Umut etmek inanmamaktır. İnanmazsın ama umut edersin, gerçek olma ihtimaline karşılık, olmama ihtimali de vardır. Ama inanmak bilmektir. Gerçek olduğunu bildiğin için inanırsın; öyledir, başka ihtimal yoktur. Bu yüzden, sınanmamış inanç gerçek bir inanç değildir. Çünkü gerçekten inanıyorsan, zaten öyle olduğunu da biliyorsundur/bilmen gerekir..
Gerçek bir inançta ikinci bir ihtimal, başka bir olasılık yoktur. Senin adının ne olduğunu bilmen gibi.. Sana başka bir isimle seslenildiğinde, dönüp bakmazsın bile veya durum onu gerektirdiği için baksan da, adından şüpheye düşmezsin, bilirsin. Gerçek inanç bilmektir ve bu yüzden de sınanmadan gerçek olamaz inancın..
Kabul ve inanç farklı şeylerdir. Gerçekten inanmak için o inancın sınanmış olması, yani deneyim yoluyla uygulanmış ve böylece idrak edilerek içselleştirilmiş olması gerekir. Ancak o zaman gerçek bir inançtan söz edebiliriz. Bunun dışındakiler umut etmek, ummak veya kabul ya da toplumsal bilincin empoze ettiği ve çoğunluğa uyum sağlamak için kendimizle bütünleştirdiğimiz otomatik alışkanlıklardır.
İman inancın sınanmamış halidir, deneyimle uygulandığında gerçek bir inanç olur. Küçükken okuduğum bir hikaye vardı:
''Bir adamın evine hırsız girer, sesi duyan adam odaya girdiğinde hırsızla yüz yüze gelir. Hırsız elinde bıçakla saldırmaya hazır karşısında durmaktadır. Adamın hiç tepki vermediğini görünce şaşırır ve neden korkmadığını sorar. Adam da der ki, ben Allah'a inanıyorum. Eğer şu an benim ölme zamanımsa, sen bunun için evime gönderildin ve ne yaparsam yapayım öleceğim. Eğer ölme zamanım değilse de, beni zaten öldüremezsin. Öyleyse neden korkayım ki..''
Hatırladığım kadarıyla böyle bir hikayeydi. İşte inancın sınanması ve ancak sınanmış inancın gerçek bir inanç olması tam olarak budur. Deneyimin içindeyken ve olaylar inancımızı ortaya koymamızı gerektirdiğinde verdiğimiz tepki, inancımızın gerçek mi sahte mi olduğunu ortaya çıkarır. Sınanmanın derecesi de, inancımızın gücü oranında artar. Ne kadar çok inanmışsak, yani inandığımızı sanıyorsak, o kadar güçlü sınanırız, o kadar zorlar inancımızı deneyim. Ve ancak bu sınanmadan geçtikten sonra gerçek bir inanca sahip oluruz veya inancımızı kaybederiz. İşte bu yüzden, tekrar ve tekrar söylüyorum ki, sınanmamış bir inanç, gerçek bir inanç değildir.

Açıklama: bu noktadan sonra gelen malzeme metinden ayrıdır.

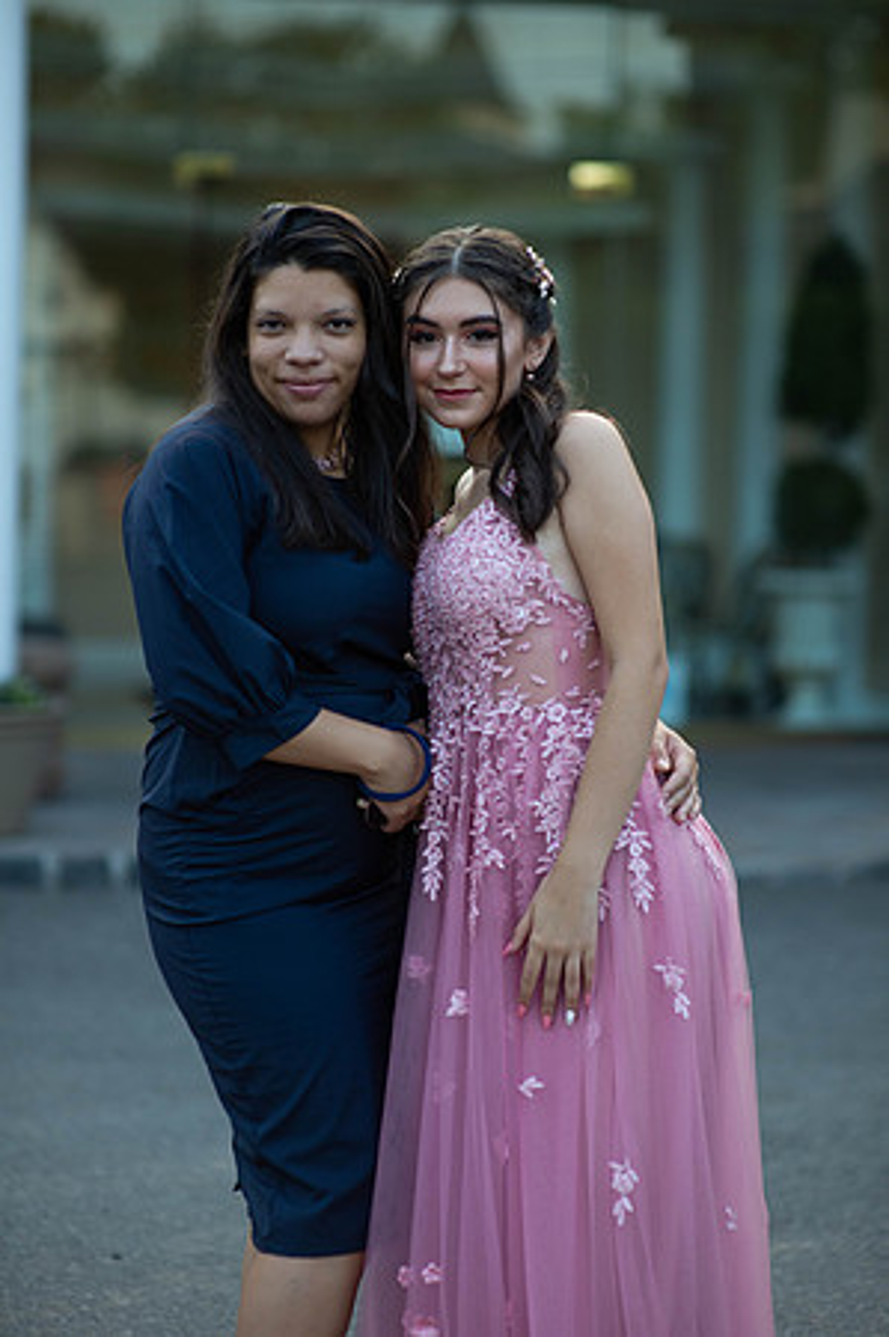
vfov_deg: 23.9
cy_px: 668
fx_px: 3156
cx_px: 444
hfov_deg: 16.0
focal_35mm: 85
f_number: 2
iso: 250
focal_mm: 85
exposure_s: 1/1000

Sınamak: Denemek, yoklamak, test etmek demektir. inanç demek şüphe duymamak demek. O yüzden sınanmamış inanç yerine asıl vermek istediğiniz yada benim anladığım şekliyle: deneyimlenmemiş(yaşayarak tecrübe edilmemiş) inanç, inanç değildir diyebilirsiniz. Bu biraz yanlış ifade gibi. Yine de yazınızın özü anlaşılıyor.